» Source
Angry driver shouting out car window

The Bulletin: Transport plans prove to be controversial

Good morning, and welcome to The Bulletin. In today’s edition: Government transport proposals prove to be incredibly divisive, EQC re-repair bill climbs, and an extraordinary warning about funding for Auckland addiction services.

The government’s transport plans have proven to be the most important policy announcement of the year so far, and have provoked a storm of response. It’s become a complicated political litmus test, and the following pieces are vital to understanding all the strands of the debate.

First of all, how is it being received as a policy? Transport blogger Matt Lawrie, writing on The Spinoff, absolutely loves it. Lawrie reckons it’s a case of the government putting its money where its mouth is, and welcomes the shift away from a focus on big roading projects. On the other hand, Simon Reid from the Road Transport Association is deeply disappointed by the changes, and told Newstalk ZB courier and truck drivers will get hammered by an increased fuel tax, and the shift away from State Highway funding.

And a hefty fuel tax to pay for public transport is fine if you’re a non-driver living in Auckland City. If you live in South Auckland and need to drive to work, not so much. Otara-Papatoetoe Local Board chair Lotu Fuli told Radio NZ the increase will disproportionately hit her constituents, who tend to be on lower incomes, and are already struggling with rising housing costs.

On the political side, Bernard Hickey writes on Newsroom that it’s opened up a clear battle line between the government and the opposition, and exposed a somewhat intractable culture clash between public transport users and car drivers. Fran O’Sullivan in the NZ Herald says Jacinda Ardern has made a bold move that finally puts her government “back in the drivers seat”, after weeks of being bogged down in scandals.

Back on Newstalk ZB, Heather du Plessis-Allen says voters will revolt over the fuel tax increases. And on Politik, Richard Harman writes that some regional mayors are heading to Wellington to tell Phil Twyford jobs will be threatened in their patches if the roading projects don’t go ahead. Harman has by far the best headline of all these pieces – Road rage in the provinces.


EQC has spent about $100 million more on earthquake remedial work than what was originally estimated, reports Radio NZ. New EQC minister Megan Woods says the previous government “willfully ignored” the scale of the problem. When questioned by Checkpoint, previous minister Gerry Brownlee said he did not recall when he found out that re-repair figure, and refused to answer further questions.

» Records
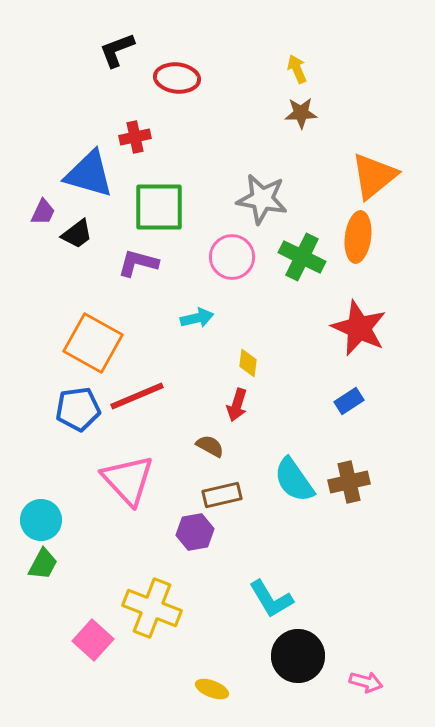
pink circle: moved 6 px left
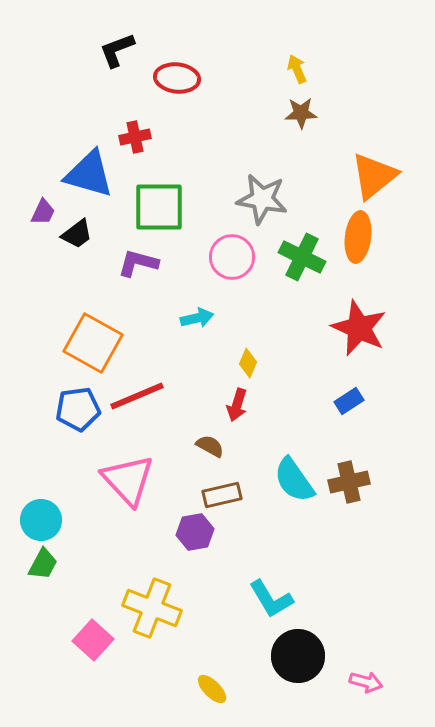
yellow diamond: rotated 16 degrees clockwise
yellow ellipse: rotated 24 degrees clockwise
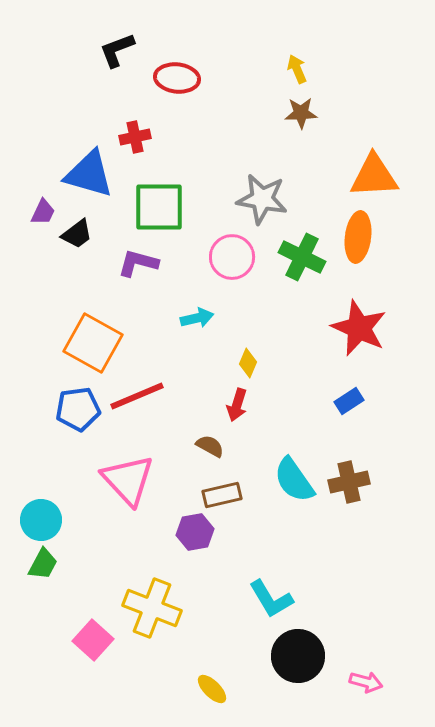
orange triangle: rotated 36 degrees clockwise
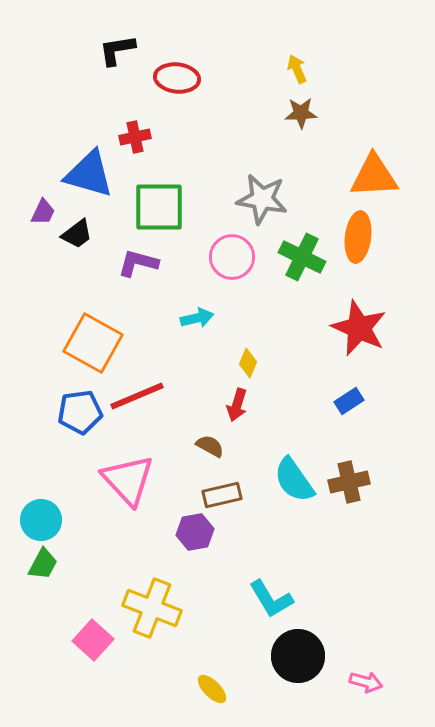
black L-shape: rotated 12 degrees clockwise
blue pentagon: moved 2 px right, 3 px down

---

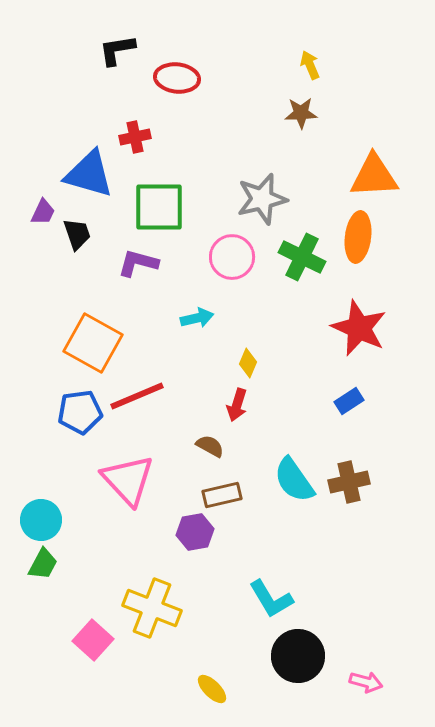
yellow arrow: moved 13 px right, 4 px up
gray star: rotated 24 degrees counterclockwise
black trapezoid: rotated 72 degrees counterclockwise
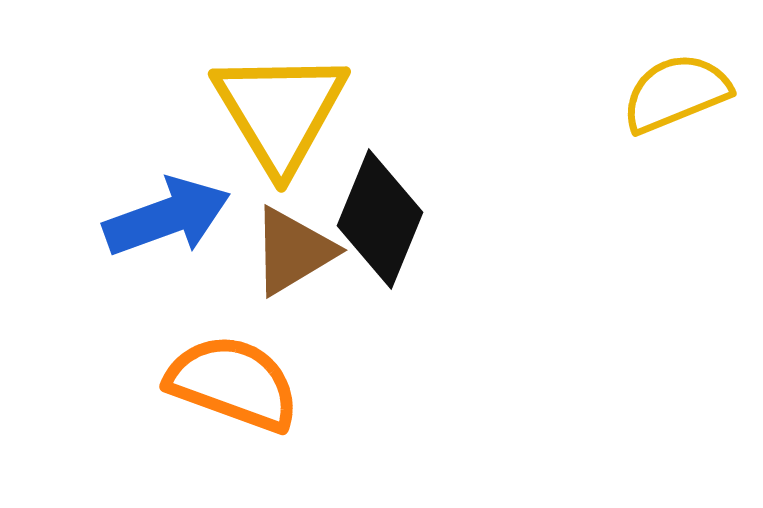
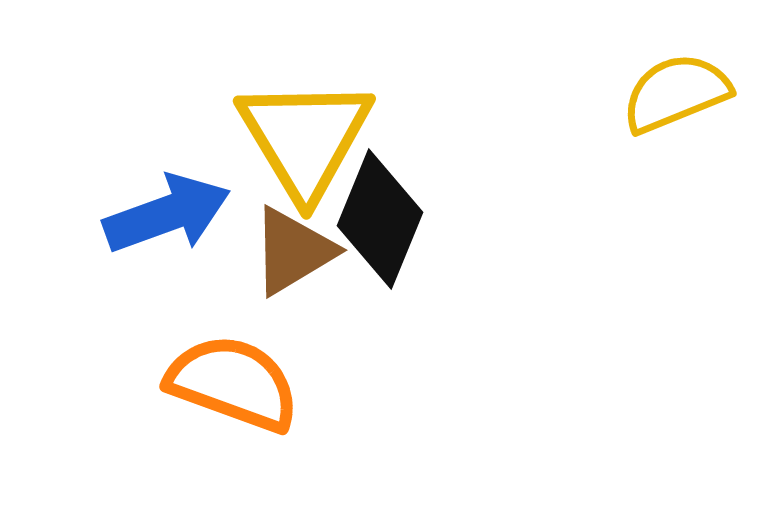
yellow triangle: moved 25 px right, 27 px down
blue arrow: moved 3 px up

---

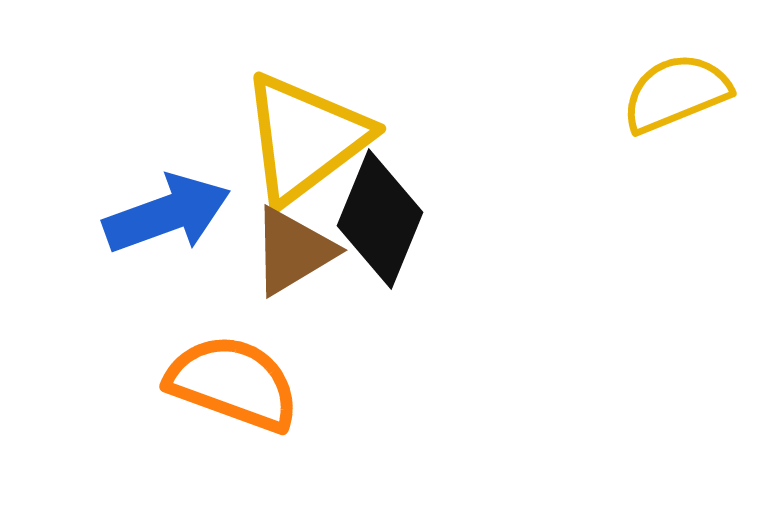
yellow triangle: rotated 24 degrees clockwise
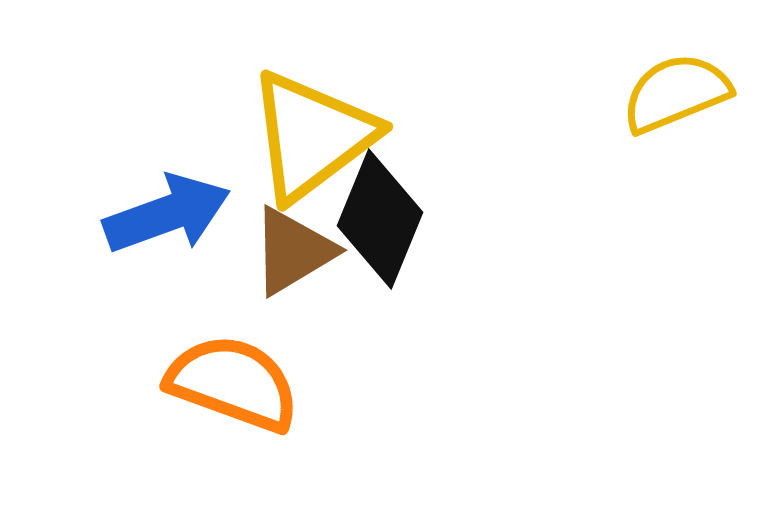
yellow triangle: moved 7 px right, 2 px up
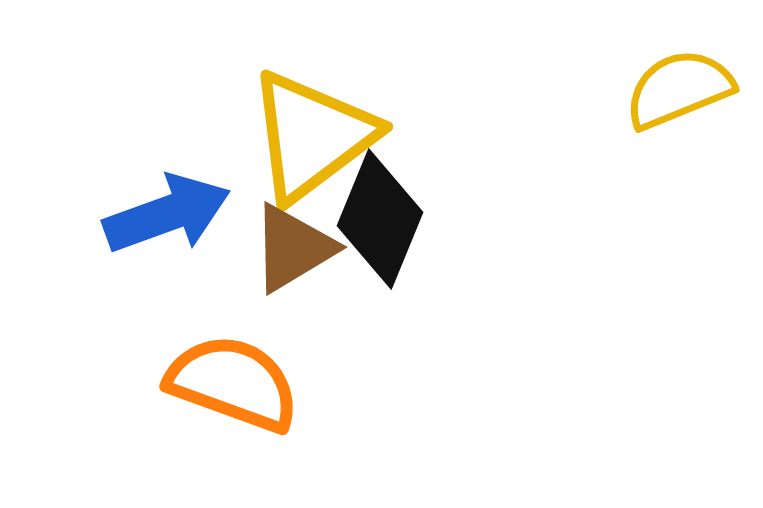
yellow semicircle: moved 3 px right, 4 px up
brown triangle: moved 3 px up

» Stated problem 1
In the news bulletin, who are the named people whose views on the government's transport plans are reported? List them all.
» Stated problem 2
Answer these from the news bulletin:
(a) Which local board does Lotu Fuli chair?
(b) What headline does the bulletin single out as the best of the transport pieces?
(c) About how much more than first estimated has EQC spent on earthquake remedial work?
» Stated problem 3
Pick up the news bulletin on transport plans and EQC after its last sentence and continue it.

» Exercise answer 1
Matt Lawrie
Simon Reid
Lotu Fuli
Bernard Hickey
Fran O'Sullivan
Heather du Plessis-Allen
Richard Harman

» Exercise answer 2
(a) The Otara-Papatoetoe Local Board.
(b) Road rage in the provinces.
(c) About $100 million more.

» Exercise answer 3
A remarkable warning has been issued to the government that addiction services are so underfunded, treatment provided may be “unethical”. The troubling story on the front page of the NZ Herald today relates to a law change requiring compulsory treatment for those most heavily addicted to drugs or alcohol. But the DHBs say without additional funding, addicts would get caught in a cycle of relapse. Health minister David Clark didn’t comment for the story, telling the Herald the matter was subject to a budget process.


The government has announced the compulsory recall of all alpha-type Takata airbags in cars, reports Stuff. To find out if your car is affected, go to recalls.govt.nz. And you should check, because if you have one of those airbags, it may kill you in a crash. The recall has taken quite a while to come to fruition, and Consumer Affairs minister Kris Faafoi was grilled by Heather du Plessis-Allen on Newstalk ZB to explain what was behind the delay.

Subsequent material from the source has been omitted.